▶ Goal
Pull out each line in the listing below that contains the string "sQuery" and copy it in full. Case counts.

##### The input

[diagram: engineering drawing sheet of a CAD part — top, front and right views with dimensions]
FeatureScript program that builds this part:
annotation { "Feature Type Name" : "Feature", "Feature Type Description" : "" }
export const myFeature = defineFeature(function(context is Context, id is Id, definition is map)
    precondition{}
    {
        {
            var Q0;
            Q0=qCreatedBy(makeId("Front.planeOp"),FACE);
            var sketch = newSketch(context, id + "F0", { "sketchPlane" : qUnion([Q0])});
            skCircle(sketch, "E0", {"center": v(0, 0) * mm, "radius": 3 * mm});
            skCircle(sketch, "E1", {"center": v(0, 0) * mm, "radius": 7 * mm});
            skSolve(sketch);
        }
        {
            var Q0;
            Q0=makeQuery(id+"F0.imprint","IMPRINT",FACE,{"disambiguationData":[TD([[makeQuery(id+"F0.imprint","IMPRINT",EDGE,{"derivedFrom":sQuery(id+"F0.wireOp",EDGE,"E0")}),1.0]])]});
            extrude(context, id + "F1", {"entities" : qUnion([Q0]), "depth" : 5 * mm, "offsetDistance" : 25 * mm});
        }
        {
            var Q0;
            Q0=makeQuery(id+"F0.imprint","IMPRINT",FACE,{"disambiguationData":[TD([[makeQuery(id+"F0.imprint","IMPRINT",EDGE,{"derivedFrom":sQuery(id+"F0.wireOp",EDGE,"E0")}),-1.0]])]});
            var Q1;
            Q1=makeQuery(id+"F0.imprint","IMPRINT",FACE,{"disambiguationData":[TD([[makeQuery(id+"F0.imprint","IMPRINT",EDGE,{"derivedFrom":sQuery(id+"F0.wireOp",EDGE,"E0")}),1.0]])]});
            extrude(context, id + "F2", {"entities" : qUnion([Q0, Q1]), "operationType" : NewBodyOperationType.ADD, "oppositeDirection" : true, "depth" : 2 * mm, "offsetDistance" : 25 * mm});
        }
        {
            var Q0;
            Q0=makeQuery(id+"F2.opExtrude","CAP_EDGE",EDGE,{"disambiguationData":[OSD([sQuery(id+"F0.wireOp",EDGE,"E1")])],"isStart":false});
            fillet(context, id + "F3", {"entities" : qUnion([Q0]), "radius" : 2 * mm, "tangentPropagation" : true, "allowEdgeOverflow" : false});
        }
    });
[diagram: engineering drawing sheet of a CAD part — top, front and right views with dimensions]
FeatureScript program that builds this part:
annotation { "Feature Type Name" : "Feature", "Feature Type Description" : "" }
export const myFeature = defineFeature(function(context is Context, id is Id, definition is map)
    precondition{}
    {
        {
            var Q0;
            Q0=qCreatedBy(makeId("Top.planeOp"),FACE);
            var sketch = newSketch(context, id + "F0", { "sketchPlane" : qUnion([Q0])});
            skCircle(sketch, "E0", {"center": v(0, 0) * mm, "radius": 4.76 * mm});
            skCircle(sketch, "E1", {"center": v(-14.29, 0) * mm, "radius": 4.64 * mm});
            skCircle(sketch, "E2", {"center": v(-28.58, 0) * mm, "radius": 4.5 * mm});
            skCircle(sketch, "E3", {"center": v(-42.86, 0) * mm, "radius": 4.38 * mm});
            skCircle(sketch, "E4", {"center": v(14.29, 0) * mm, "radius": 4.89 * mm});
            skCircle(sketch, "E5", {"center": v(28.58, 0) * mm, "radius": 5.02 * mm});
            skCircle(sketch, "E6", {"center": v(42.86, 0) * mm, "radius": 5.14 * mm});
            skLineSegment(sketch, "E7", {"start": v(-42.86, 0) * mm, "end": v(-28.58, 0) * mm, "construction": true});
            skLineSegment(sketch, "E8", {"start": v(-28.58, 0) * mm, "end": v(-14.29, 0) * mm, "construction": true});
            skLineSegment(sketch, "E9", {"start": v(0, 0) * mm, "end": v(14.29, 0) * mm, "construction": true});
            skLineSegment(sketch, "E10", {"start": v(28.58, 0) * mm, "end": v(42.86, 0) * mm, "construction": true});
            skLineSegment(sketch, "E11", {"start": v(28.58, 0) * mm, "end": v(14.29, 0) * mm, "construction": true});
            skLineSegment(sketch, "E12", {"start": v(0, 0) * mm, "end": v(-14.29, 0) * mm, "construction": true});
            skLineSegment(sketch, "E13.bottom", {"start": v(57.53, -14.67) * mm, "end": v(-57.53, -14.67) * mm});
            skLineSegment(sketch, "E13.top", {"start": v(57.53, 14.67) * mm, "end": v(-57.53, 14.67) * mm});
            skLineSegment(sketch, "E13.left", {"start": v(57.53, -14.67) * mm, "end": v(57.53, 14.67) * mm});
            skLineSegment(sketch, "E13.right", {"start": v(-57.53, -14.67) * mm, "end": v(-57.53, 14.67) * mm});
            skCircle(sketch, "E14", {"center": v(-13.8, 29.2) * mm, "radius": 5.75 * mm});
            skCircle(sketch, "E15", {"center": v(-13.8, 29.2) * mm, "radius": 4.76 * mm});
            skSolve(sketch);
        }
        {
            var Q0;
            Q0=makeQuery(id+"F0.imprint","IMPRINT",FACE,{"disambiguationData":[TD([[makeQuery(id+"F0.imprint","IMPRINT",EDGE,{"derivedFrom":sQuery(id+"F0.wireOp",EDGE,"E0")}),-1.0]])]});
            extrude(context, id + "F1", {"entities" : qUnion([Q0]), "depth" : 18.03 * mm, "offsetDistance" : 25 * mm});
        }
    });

##########

▶ Answer
            Q0=makeQuery(id+"F0.imprint","IMPRINT",FACE,{"disambiguationData":[TD([[makeQuery(id+"F0.imprint","IMPRINT",EDGE,{"derivedFrom":sQuery(id+"F0.wireOp",EDGE,"E0")}),1.0]])]});
            Q0=makeQuery(id+"F0.imprint","IMPRINT",FACE,{"disambiguationData":[TD([[makeQuery(id+"F0.imprint","IMPRINT",EDGE,{"derivedFrom":sQuery(id+"F0.wireOp",EDGE,"E0")}),-1.0]])]});
            Q1=makeQuery(id+"F0.imprint","IMPRINT",FACE,{"disambiguationData":[TD([[makeQuery(id+"F0.imprint","IMPRINT",EDGE,{"derivedFrom":sQuery(id+"F0.wireOp",EDGE,"E0")}),1.0]])]});
            Q0=makeQuery(id+"F2.opExtrude","CAP_EDGE",EDGE,{"disambiguationData":[OSD([sQuery(id+"F0.wireOp",EDGE,"E1")])],"isStart":false});
            Q0=makeQuery(id+"F0.imprint","IMPRINT",FACE,{"disambiguationData":[TD([[makeQuery(id+"F0.imprint","IMPRINT",EDGE,{"derivedFrom":sQuery(id+"F0.wireOp",EDGE,"E0")}),-1.0]])]});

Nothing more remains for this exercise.